• _EXERCISE OBJECTIVE_
If a line in the records contains the string "must", show that line.

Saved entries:
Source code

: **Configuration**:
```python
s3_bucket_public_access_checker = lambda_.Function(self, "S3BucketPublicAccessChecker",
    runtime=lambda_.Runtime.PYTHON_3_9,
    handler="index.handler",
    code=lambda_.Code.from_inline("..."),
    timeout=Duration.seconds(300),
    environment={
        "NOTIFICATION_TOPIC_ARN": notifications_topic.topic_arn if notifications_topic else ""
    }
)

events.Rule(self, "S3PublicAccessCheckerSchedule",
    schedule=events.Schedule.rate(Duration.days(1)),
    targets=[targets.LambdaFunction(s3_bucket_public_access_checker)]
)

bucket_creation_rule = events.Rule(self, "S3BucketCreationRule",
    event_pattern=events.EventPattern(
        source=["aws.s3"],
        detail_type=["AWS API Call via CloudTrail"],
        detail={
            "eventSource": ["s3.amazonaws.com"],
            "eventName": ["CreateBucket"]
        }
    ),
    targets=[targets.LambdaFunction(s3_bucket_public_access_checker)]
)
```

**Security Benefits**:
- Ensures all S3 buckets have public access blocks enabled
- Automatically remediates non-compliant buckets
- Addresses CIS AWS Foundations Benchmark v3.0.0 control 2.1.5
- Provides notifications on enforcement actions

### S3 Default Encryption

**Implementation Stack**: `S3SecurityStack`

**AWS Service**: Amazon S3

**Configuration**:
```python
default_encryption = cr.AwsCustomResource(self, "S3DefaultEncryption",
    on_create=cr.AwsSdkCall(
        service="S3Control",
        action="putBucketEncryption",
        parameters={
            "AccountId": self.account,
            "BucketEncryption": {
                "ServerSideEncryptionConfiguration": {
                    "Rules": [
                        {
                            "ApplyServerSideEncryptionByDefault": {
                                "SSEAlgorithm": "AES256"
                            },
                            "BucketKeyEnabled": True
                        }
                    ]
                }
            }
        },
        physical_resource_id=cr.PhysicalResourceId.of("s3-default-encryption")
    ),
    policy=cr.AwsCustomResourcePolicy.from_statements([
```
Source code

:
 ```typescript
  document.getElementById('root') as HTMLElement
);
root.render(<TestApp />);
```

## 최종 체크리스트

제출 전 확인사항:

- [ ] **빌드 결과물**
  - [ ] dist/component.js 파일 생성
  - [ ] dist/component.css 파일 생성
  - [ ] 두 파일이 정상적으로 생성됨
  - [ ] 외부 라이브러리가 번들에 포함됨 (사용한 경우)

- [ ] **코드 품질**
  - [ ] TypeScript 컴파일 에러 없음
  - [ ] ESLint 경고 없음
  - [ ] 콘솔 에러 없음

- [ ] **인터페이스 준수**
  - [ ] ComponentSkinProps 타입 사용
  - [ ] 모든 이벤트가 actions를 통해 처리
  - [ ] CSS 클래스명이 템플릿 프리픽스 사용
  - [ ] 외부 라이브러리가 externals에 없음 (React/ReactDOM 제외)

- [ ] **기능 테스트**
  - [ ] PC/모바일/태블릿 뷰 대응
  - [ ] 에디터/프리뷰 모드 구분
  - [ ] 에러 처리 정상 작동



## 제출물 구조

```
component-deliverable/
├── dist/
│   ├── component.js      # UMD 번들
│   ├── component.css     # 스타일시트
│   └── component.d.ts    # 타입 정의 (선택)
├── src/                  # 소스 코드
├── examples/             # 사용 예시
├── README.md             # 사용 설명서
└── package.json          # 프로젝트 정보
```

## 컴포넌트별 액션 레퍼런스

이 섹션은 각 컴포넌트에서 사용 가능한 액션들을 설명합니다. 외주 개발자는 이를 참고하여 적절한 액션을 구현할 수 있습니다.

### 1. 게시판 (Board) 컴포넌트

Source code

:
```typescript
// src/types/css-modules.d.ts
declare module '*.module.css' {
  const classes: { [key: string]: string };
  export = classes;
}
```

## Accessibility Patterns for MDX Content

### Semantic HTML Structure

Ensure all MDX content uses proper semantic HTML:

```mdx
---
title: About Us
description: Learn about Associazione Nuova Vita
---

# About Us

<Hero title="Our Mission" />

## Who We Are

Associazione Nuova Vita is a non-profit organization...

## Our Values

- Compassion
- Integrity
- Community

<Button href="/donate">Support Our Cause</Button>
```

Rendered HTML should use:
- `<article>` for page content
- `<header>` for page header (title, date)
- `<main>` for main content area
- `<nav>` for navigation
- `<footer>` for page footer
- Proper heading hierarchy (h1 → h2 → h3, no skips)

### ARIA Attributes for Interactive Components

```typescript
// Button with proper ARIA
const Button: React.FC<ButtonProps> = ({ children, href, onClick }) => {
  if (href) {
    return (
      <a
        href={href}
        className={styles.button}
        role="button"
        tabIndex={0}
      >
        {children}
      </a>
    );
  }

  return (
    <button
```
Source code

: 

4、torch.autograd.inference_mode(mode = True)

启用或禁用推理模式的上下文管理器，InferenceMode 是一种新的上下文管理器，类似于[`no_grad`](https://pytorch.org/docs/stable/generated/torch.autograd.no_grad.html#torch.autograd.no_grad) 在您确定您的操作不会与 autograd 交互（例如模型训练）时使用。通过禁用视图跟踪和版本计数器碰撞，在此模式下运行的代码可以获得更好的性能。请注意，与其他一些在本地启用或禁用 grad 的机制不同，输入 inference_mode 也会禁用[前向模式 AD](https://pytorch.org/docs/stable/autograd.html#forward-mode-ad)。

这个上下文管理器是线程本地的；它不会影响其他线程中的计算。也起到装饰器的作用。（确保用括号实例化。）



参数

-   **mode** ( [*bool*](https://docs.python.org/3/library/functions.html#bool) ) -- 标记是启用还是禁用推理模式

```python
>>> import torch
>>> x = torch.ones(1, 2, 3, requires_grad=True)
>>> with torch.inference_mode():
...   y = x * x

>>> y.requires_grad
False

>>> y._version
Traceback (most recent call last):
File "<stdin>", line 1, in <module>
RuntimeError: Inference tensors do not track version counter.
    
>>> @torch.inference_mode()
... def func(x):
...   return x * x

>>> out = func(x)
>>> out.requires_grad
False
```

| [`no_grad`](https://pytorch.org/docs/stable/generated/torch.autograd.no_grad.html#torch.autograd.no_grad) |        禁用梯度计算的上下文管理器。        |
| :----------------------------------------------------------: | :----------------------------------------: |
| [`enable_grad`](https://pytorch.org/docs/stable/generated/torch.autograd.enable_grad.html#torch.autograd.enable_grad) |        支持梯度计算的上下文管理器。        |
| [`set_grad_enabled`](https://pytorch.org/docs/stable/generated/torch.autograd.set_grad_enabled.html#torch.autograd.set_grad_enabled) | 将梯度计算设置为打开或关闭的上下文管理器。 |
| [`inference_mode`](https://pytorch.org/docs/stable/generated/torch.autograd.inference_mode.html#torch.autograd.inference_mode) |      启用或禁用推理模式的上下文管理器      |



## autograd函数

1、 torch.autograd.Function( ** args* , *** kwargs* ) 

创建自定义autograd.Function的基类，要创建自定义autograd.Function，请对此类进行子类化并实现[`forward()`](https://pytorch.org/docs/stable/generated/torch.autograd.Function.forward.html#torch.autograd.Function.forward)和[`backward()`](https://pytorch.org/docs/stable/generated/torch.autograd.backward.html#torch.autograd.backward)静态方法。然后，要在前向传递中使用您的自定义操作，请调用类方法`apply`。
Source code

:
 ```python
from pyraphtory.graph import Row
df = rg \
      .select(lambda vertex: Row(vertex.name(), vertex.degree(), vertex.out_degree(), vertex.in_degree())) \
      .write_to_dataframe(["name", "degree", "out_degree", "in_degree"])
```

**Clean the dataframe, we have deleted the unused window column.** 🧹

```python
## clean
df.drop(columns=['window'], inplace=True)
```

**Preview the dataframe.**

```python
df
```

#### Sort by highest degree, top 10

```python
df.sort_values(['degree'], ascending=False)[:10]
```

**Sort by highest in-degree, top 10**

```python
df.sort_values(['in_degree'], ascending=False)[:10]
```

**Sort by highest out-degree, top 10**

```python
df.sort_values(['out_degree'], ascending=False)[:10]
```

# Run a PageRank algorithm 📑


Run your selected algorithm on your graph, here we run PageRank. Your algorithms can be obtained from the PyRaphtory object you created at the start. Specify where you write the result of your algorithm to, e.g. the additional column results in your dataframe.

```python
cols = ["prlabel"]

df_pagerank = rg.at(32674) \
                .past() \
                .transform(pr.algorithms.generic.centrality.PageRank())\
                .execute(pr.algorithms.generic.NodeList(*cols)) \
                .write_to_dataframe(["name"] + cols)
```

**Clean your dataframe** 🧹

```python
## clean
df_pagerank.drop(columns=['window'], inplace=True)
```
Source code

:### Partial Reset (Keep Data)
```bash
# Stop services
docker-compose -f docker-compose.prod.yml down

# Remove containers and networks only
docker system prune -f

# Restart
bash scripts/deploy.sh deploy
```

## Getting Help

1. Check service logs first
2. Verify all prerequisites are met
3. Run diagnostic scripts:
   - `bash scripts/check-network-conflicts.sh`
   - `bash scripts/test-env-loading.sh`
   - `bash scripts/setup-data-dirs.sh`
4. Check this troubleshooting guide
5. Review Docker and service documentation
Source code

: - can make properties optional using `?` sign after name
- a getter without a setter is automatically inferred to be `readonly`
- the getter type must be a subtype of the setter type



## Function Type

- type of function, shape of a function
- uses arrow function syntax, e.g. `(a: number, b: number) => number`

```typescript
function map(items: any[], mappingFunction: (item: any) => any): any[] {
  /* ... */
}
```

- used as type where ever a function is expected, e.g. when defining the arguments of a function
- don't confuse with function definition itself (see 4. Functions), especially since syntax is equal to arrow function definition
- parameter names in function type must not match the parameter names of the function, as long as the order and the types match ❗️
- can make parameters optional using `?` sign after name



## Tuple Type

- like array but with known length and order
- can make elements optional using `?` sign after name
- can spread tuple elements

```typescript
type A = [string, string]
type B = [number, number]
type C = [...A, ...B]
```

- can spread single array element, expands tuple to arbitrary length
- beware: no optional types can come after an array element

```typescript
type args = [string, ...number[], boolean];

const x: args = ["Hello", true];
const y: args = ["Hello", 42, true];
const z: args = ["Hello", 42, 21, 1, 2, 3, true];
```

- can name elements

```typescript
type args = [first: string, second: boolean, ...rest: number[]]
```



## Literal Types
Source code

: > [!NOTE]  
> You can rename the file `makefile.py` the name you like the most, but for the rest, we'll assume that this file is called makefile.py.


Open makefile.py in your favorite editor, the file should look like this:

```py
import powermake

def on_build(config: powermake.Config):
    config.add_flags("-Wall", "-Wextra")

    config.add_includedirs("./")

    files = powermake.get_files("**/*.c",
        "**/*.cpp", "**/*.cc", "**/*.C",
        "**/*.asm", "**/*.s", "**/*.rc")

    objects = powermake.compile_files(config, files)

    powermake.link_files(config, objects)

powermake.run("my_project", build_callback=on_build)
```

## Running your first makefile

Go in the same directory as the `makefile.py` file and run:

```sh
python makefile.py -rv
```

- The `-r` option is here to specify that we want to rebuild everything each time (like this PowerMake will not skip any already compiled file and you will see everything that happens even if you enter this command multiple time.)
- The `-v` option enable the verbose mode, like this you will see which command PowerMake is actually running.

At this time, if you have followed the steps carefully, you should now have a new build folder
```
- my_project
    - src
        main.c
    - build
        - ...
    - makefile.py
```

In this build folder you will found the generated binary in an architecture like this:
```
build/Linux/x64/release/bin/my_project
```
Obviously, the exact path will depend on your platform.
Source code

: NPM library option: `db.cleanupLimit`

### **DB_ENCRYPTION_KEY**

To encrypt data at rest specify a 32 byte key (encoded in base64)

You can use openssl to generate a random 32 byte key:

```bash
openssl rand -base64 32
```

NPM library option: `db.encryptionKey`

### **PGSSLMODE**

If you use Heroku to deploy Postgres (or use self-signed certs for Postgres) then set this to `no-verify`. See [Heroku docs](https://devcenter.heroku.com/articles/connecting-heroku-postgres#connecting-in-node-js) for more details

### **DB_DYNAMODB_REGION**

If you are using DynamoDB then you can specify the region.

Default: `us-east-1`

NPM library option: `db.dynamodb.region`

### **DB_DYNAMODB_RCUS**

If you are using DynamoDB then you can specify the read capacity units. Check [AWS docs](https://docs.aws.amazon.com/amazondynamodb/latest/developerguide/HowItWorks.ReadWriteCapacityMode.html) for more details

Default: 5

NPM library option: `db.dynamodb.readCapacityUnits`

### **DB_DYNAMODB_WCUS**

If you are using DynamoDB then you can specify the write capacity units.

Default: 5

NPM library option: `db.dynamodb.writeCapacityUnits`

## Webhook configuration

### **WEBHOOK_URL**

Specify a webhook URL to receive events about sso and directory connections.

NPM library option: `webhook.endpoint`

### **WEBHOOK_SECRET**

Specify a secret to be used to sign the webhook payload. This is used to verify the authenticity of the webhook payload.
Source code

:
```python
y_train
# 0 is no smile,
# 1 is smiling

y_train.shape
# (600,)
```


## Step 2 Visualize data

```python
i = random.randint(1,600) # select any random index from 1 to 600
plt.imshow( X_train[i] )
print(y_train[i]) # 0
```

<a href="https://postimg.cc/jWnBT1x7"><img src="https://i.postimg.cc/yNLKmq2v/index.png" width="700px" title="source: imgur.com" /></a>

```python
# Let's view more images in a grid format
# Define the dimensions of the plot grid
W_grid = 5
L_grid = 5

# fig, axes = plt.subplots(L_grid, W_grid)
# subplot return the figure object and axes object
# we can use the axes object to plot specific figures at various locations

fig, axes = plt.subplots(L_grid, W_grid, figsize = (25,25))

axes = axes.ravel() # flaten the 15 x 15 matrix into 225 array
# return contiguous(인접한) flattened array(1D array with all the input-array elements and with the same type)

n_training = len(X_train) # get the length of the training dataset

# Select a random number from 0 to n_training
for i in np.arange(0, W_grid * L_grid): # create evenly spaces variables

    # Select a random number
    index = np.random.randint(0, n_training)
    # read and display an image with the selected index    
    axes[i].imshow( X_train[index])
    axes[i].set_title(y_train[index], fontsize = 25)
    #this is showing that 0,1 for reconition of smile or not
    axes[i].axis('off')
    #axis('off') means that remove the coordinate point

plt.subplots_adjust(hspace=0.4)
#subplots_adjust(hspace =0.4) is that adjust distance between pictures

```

• _SOLUTION BELOW_
- the getter type must be a subtype of the setter type
- parameter names in function type must not match the parameter names of the function, as long as the order and the types match ❗️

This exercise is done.